We showed that general hospital outpatient pharmacies received higher pharmacy service fees than clinic outpatient pharmacies, suggesting that these hospitals issued a greater number of prescriptions. This finding is consistent with that of a previous study [29]. The number of prescriptions dispensed is dependent on physicians’ prescribing activity. Therefore, a methodology that analyses the treatment behaviour of the departments that issue prescriptions should be developed to project annual dispensing fees more accurately.

Whereas previous studies developed a projection model of pharmacy service fees based on the rate of change for each variable by using claims data such as diagnoses and medications and validated projection models of pharmacy service fee by comparing R2 values of the models [3, 11, 30], the projection model developed in this study is effective for validating the differences in projected and observed pharmacy service fees. Pharmacy service fees in Korea include fees for service provided by the pharmacy and pharmacist but not drug margin. The pharmacy service fees vary according to the type of medical institution the patient uses. For example, a prescription issued by a bigger institution such as general hospital has a greater number of prescribed days, resulting in greater pharmacy service fees. Therefore, to examine cost changes as in the existing studies, we analyzed pharmacy service fees per prescription. To analyze changes in service fees, we projected future pharmacy service fees according to the type of pharmacy which was based on the source of service fees. In validation tests between 2009 and 2012 (results not shown), these differences were estimated to be − 2.5% to 3.8%. Drug management fees were reduced considerably in 2011 (− 2.5%) and the number of prescriptions dispensed decreased due to the economic recession [31]. These changes may have underestimated the projected values for 2010–2012 as well as the rate of increase in dispensing fees in 2013 compared with the scenarios that applied data from the preceding 7 years.

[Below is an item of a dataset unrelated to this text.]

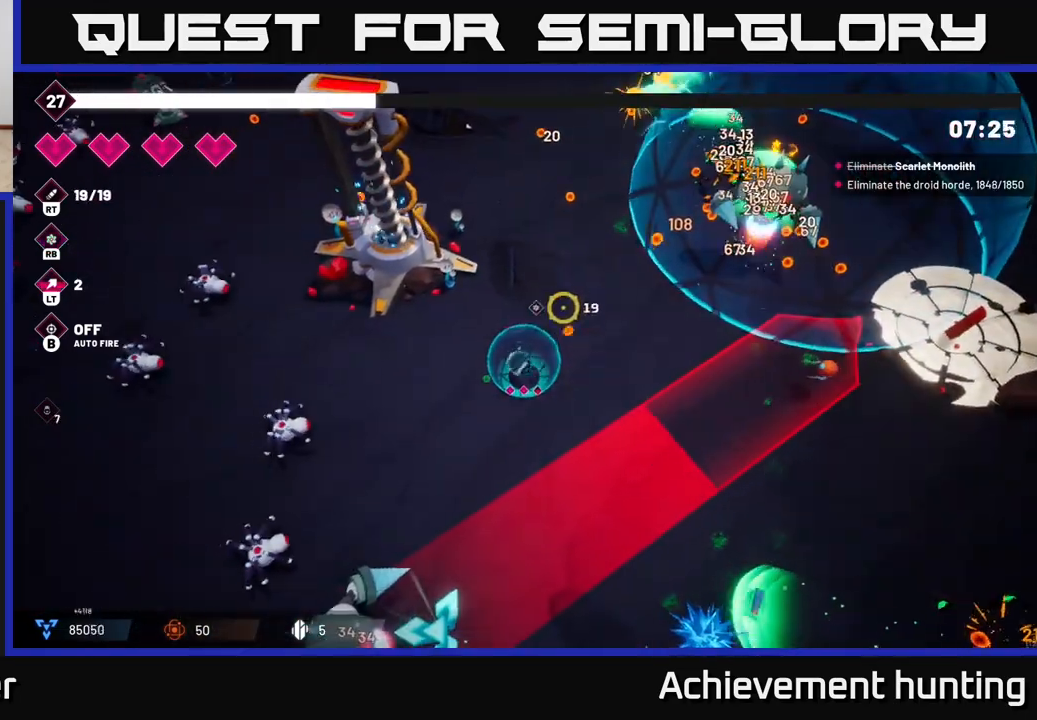
{"buttons": ["R2"], "left_stick": "down-left", "right_stick": "down-left", "events": [[100, "left_stick", "up"], [133, "R1", "down"], [250, "R1", "up"], [250, "left_stick", "center"], [250, "right_stick", "left"], [317, "left_stick", "down"], [333, "R2", "down"], [350, "right_stick", "down-left"], [467, "left_stick", "down-left"]]}
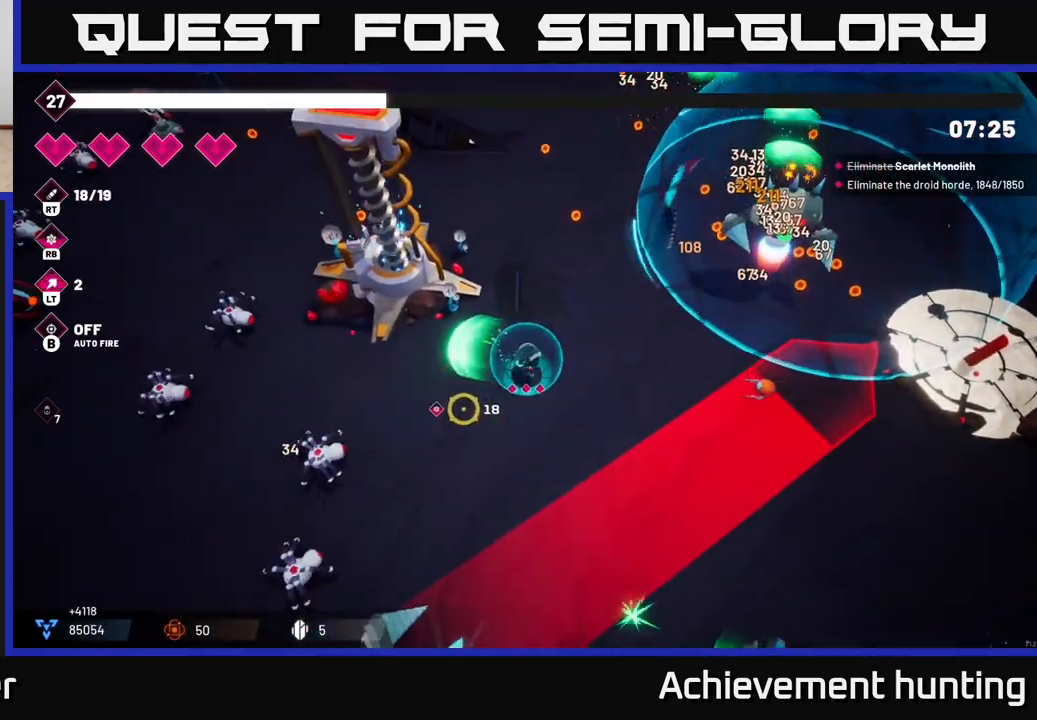
{"buttons": ["R2"], "left_stick": "left", "right_stick": "left", "events": [[317, "right_stick", "left"], [450, "left_stick", "left"]]}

Our study has several limitations. First, the pharmacies included in our analysis may not be representative of all community pharmacies in Korea. The number of prescriptions dispensed at pharmacies near general hospitals was lower than the national average. Follow-up research using a nationally representative sample may thus be beneficial for the effective management of the health insurance budget. In addition, it was difficult to accurately classify pharmacies; pharmacy types may therefore have been misclassified.

Conclusions

We showed that general hospital outpatient pharmacies received more annual pharmacy service fees than any other pharmacy because of their higher daily average number of prescriptions per pharmacy. Our findings suggest that future pharmacy service fees can be managed by using a regression model, which can serve as a useful tool when negotiating dispensing fees between the payer and pharmacist association. The change in the projection of annual pharmacy service fees in Korea is similar to that in Australia but not that in the United Kingdom.